JOSH HAMMER: Louvre Heist Encapsulates a Western Culture That Will Not Defend Itself.
All across the continent, fertility rates have plummeted, and the Christianity that defined the civilization for two millennia is viewed as a quaint relic of a bygone era. The combination of modern European Union political and economic integration on the one hand, combined with imposed mass immigration from foreign (namely, Islamic) cultures on the other hand, has led to a place where sense of home and hearth is diminished — and along with it, community, meaning, and purpose.

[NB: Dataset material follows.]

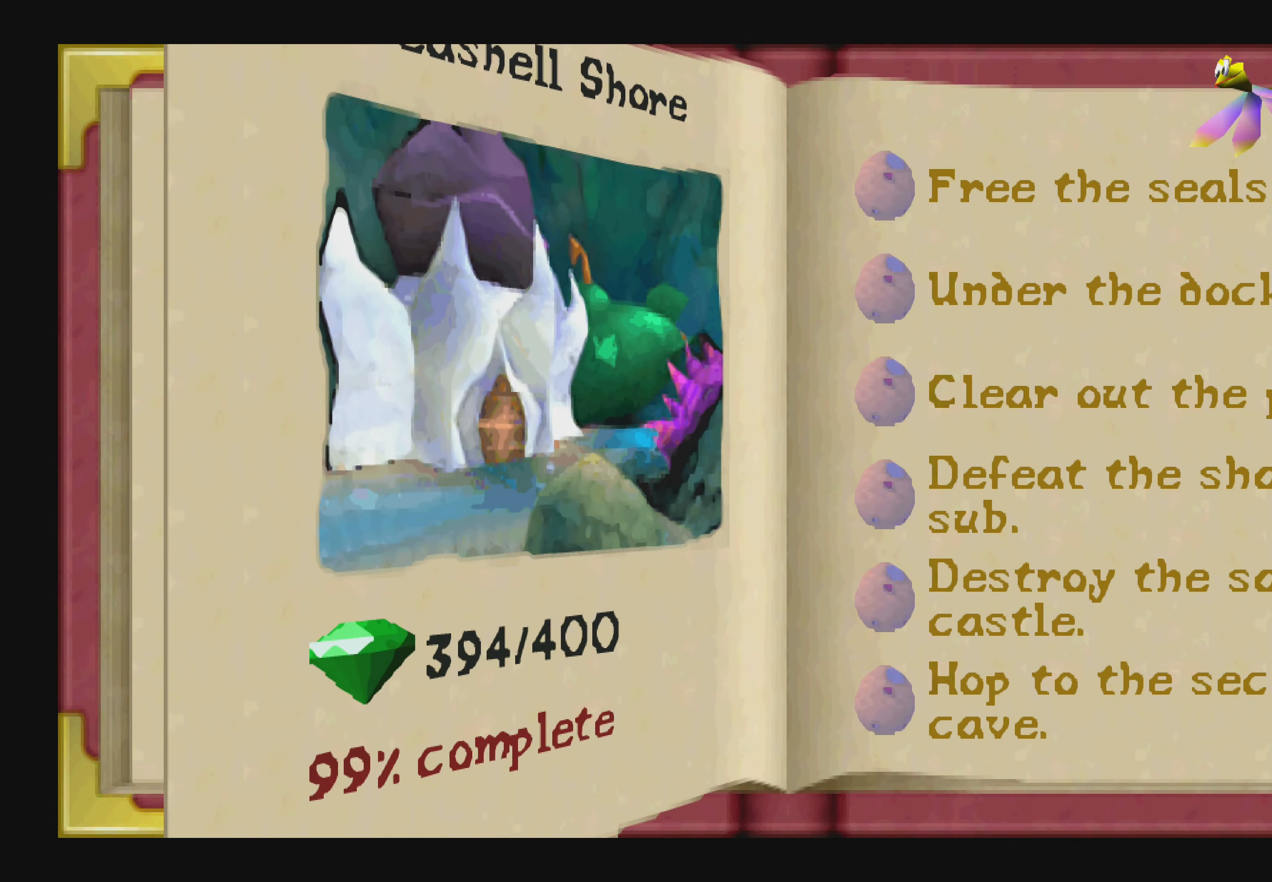
{"buttons": [], "left_stick": "center", "right_stick": "center", "events": []}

In Britain, two Jews were killed following a synagogue attack by a Syrian immigrant on the holiest day on the Jewish calendar. In Germany — yes, Germany — Jews have already been advised for years against wearing a kippah head covering in public. More generally, Europeans’ personal happiness levels have seemingly gravitated away from church and children, the traditional sources of meaning, and toward a discomfiting positive correlation with the size of a nation’s welfare state.
The stunning Louvre museum heist earlier this week in Paris offers an uncanny encapsulation of the broader society-wide phenomenon. On Sunday, thieves disguised as construction workers stole, during broad daylight, eight pieces of the French crown jewels estimated to be worth roughly $100 million. And perhaps the most astonishing aspect of this real-life caper is this: As of this writing, the thieves have not been caught.*
The utterly humiliating inability of French authorities to either prevent the theft of the literal crown jewels or promptly arrest the perpetrators after the fact is the most poetic possible way to demonstrate a point that has come up in so many of my conversations this week: At best, European political and cultural elites have no interest in protecting and preserving their culture; and at worst, they have an interest in seeing that culture replaced root and branch.

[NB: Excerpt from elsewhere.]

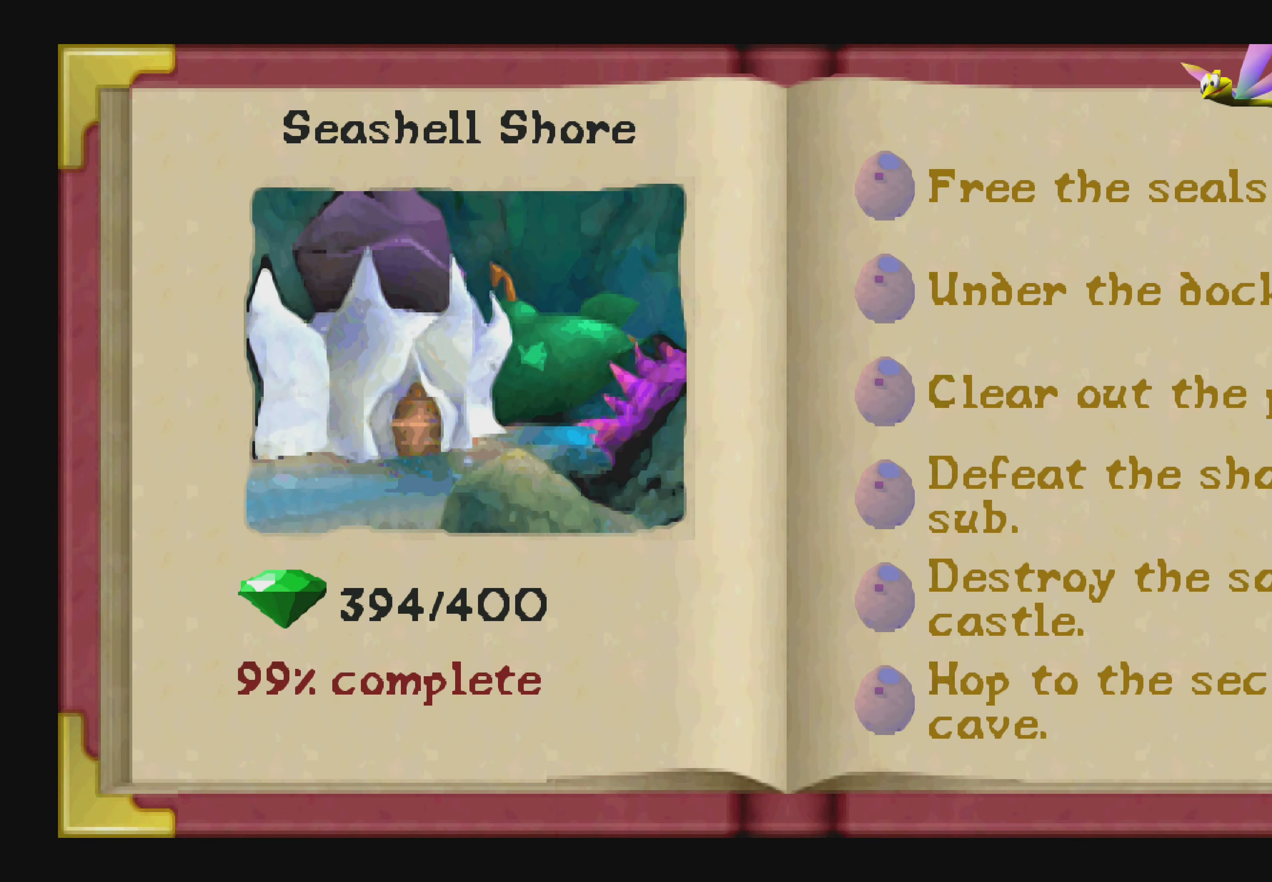
{"buttons": [], "left_stick": "center", "right_stick": "center", "events": [[283, "DPAD_LEFT", "down"], [433, "DPAD_LEFT", "up"]]}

Hammer asks, “Will there even be a Europe, in any cognizable sense of the term, a century from now?” As Mark Steyn warned twenty years ago, “There’ll probably still be a geographical area on the map marked as Italy or the Netherlands–probably–just as in Istanbul there’s still a building called St. Sophia’s Cathedral. But it’s not a cathedral; it’s merely a designation for a piece of real estate. Likewise, Italy and the Netherlands will merely be designations for real estate. The challenge for those who reckon Western civilization is on balance better than the alternatives is to figure out a way to save at least some parts of the West.”
* To give the gendarmes their due, initial arrests were reported yesterday: Suspects Arrested Over the Theft of Crown Jewels from Paris’ Louvre Museum.